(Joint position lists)

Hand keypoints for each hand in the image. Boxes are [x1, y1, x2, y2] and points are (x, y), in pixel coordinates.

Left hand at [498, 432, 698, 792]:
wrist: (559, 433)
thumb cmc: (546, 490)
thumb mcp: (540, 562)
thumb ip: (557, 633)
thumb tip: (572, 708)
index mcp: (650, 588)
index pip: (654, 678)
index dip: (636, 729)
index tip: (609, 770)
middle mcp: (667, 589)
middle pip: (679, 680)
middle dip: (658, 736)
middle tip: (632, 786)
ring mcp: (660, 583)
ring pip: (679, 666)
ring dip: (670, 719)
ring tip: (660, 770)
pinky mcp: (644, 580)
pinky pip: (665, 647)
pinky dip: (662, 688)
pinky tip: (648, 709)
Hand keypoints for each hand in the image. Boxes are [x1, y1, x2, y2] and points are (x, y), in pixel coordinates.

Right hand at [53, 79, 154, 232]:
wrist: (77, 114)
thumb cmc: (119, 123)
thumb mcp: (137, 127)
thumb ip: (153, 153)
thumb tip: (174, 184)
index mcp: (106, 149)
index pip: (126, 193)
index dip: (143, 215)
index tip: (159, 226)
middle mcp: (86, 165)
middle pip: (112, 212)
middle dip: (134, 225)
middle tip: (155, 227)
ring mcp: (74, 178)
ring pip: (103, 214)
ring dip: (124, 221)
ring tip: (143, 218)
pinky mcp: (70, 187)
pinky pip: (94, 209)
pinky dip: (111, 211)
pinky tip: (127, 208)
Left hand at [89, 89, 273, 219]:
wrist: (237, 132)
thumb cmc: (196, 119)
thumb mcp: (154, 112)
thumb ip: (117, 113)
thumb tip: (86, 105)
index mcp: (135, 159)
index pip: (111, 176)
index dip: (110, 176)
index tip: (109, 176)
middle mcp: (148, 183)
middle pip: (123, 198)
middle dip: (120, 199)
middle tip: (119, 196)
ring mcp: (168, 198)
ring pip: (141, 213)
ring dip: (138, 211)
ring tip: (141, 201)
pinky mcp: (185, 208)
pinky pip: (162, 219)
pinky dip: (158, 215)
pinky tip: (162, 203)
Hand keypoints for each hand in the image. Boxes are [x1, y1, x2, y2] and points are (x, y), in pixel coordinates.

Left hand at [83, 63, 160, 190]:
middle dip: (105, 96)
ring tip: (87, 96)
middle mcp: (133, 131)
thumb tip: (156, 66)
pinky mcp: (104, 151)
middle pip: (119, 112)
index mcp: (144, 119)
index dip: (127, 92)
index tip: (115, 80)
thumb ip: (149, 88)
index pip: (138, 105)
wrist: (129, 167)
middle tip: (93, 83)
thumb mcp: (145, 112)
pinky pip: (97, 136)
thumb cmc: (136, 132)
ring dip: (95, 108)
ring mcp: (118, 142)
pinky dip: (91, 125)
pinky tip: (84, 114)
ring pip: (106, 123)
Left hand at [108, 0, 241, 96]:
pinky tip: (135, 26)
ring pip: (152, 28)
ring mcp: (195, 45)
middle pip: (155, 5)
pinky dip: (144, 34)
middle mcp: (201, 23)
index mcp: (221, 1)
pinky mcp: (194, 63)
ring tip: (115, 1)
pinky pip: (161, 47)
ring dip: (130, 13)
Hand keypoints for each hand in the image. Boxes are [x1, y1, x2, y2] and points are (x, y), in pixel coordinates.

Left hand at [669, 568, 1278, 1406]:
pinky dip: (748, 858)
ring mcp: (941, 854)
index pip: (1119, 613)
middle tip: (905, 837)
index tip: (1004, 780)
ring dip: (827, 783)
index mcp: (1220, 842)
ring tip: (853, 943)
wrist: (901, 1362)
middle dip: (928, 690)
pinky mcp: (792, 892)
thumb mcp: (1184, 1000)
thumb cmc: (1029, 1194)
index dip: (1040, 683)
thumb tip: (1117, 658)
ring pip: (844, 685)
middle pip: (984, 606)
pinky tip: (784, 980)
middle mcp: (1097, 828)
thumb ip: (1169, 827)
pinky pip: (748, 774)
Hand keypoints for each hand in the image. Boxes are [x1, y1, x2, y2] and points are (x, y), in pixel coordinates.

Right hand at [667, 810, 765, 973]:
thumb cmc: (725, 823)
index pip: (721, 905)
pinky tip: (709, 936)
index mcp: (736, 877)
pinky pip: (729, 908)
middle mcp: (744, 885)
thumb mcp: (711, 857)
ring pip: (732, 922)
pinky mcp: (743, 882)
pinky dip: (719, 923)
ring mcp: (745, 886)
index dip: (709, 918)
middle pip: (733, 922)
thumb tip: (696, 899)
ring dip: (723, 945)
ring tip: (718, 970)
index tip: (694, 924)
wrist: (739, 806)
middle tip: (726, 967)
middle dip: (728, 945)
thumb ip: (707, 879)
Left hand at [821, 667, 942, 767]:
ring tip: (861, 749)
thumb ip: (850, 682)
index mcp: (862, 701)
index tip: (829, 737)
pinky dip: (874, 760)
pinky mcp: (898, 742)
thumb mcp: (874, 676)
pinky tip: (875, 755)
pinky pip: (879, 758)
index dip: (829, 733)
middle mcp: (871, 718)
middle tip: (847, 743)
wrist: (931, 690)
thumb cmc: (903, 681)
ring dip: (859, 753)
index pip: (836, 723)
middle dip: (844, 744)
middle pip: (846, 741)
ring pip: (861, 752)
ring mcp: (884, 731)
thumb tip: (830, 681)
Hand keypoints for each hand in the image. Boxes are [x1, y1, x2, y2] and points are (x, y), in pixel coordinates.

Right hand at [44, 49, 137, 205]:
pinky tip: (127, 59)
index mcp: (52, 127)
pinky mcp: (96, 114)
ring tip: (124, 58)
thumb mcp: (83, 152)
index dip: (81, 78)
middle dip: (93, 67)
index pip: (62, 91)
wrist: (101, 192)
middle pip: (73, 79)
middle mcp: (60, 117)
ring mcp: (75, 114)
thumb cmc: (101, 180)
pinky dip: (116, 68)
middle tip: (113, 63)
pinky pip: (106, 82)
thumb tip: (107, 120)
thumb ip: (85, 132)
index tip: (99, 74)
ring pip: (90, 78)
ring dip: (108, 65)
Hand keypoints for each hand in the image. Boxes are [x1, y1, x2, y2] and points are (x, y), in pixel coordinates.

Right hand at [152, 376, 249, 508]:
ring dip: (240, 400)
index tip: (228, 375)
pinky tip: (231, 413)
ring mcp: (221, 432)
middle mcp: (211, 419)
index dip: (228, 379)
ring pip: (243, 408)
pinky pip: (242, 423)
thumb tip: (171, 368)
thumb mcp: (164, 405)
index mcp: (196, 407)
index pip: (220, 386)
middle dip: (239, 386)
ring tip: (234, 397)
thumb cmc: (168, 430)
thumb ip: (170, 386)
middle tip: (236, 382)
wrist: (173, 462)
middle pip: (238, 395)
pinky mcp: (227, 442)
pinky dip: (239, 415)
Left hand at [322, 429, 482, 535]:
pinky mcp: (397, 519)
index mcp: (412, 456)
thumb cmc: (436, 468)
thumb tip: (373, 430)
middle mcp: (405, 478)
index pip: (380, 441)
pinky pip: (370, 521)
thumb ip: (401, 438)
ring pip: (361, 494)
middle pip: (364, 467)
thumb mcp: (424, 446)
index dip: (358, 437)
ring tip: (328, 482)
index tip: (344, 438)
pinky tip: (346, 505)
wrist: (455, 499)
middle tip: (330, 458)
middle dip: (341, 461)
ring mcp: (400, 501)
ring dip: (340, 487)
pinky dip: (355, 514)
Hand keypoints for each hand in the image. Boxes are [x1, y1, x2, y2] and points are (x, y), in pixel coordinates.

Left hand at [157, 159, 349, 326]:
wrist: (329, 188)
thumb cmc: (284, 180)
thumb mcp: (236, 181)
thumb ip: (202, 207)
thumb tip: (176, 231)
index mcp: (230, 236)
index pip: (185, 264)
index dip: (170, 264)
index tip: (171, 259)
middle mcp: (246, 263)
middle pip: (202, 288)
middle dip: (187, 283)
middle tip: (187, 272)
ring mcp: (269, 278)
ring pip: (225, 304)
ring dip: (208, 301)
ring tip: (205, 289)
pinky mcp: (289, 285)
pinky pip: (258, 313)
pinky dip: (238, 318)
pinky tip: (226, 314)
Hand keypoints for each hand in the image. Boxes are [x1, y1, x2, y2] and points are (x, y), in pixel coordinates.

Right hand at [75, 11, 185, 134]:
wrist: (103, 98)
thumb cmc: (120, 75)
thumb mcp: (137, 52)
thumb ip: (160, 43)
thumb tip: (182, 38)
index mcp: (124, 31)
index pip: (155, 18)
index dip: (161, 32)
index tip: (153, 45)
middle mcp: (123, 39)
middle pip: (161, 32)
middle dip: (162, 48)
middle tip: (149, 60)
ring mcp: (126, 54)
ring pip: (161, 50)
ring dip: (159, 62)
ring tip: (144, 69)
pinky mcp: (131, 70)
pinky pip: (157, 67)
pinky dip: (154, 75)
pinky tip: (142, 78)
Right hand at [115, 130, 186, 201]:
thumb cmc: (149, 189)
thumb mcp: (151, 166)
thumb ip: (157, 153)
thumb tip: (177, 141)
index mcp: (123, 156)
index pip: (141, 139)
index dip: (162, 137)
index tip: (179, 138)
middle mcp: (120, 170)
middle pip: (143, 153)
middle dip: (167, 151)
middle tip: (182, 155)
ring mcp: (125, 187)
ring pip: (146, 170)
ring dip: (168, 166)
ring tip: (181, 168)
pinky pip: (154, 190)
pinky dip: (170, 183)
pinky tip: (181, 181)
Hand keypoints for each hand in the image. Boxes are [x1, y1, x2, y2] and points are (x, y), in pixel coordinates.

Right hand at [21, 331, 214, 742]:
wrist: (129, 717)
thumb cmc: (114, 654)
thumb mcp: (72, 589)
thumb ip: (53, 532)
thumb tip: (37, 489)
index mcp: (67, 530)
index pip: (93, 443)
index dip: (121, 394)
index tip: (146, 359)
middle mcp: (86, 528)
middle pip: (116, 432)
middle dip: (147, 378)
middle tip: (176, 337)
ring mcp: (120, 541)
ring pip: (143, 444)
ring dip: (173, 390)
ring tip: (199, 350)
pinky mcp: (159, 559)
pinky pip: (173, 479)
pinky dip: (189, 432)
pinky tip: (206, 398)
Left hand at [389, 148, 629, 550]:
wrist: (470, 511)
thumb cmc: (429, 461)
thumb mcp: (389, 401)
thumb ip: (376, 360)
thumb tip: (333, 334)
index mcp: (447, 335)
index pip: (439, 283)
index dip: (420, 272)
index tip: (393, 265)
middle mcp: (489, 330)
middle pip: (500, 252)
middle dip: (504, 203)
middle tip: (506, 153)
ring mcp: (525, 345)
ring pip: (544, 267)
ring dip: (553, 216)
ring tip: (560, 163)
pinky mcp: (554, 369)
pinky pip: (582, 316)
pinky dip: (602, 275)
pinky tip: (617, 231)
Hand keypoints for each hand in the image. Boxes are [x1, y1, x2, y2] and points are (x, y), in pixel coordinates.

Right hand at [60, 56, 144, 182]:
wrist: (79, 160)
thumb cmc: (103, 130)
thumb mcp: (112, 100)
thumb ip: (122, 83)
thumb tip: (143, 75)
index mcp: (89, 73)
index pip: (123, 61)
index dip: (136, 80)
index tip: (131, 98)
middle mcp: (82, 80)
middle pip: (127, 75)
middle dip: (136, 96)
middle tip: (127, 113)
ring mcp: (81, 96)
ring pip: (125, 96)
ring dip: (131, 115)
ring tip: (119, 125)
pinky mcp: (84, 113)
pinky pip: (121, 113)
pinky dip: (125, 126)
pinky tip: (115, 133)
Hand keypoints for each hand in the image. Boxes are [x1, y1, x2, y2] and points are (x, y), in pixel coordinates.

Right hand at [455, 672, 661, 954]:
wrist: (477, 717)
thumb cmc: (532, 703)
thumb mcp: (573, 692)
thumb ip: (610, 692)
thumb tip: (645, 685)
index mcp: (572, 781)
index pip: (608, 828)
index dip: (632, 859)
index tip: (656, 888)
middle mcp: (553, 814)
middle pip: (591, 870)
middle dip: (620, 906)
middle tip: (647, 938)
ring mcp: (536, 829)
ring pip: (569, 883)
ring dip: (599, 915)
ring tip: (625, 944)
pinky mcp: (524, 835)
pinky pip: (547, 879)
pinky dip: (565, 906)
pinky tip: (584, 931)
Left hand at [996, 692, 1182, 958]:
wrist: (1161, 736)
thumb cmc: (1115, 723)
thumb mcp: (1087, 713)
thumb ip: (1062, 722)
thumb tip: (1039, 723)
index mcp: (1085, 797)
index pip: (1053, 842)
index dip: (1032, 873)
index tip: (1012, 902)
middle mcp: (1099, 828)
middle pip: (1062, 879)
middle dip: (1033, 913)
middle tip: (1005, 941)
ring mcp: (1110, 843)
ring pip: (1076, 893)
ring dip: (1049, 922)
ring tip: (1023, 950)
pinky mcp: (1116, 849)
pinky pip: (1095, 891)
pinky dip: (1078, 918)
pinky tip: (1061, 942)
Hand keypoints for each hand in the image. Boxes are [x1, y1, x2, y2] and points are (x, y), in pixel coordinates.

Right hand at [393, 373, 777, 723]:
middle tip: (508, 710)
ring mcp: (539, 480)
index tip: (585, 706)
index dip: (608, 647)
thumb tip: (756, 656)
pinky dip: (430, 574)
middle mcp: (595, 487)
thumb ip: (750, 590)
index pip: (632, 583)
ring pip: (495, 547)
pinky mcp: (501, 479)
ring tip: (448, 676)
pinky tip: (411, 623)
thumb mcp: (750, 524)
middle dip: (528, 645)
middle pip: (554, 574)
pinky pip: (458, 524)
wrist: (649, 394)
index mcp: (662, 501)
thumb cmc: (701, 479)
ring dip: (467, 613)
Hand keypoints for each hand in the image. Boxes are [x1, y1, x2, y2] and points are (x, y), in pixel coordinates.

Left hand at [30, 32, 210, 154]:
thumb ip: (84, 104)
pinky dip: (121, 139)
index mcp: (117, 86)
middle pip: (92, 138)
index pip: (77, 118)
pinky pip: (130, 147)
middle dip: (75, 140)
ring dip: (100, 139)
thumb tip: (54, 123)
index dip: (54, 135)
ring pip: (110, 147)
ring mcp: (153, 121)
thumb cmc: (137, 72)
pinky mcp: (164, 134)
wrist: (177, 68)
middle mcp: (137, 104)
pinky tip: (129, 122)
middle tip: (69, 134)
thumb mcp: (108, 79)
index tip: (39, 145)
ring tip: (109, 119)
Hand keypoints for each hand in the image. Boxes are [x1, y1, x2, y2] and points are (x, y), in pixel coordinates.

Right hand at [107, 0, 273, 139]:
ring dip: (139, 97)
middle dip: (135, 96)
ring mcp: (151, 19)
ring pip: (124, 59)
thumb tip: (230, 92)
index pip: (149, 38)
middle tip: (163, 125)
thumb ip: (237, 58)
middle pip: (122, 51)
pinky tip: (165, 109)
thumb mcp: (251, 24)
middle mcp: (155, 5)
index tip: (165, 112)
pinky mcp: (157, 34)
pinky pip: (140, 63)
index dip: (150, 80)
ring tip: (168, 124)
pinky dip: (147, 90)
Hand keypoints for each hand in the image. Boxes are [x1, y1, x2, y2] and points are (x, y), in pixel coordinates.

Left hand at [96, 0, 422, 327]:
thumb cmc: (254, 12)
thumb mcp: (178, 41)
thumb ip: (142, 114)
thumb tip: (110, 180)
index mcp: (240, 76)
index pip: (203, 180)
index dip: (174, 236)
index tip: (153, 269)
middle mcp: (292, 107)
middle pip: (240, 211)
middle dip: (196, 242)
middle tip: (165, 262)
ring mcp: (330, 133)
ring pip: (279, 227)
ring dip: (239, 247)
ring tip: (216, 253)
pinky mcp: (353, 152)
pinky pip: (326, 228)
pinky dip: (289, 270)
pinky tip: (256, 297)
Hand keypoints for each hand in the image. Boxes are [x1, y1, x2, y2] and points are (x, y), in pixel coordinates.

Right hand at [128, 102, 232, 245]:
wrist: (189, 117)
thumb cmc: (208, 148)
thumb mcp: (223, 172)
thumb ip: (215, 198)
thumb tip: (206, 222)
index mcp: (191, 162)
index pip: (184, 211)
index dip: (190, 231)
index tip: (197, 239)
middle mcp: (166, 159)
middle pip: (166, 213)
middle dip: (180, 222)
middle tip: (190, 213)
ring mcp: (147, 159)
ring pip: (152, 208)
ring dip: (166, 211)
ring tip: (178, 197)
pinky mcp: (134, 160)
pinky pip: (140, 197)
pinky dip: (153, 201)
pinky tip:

__Try it__: Across the records above, count each line that holds the word "Left" and give only the resulting number.

__Output for this exercise__: 12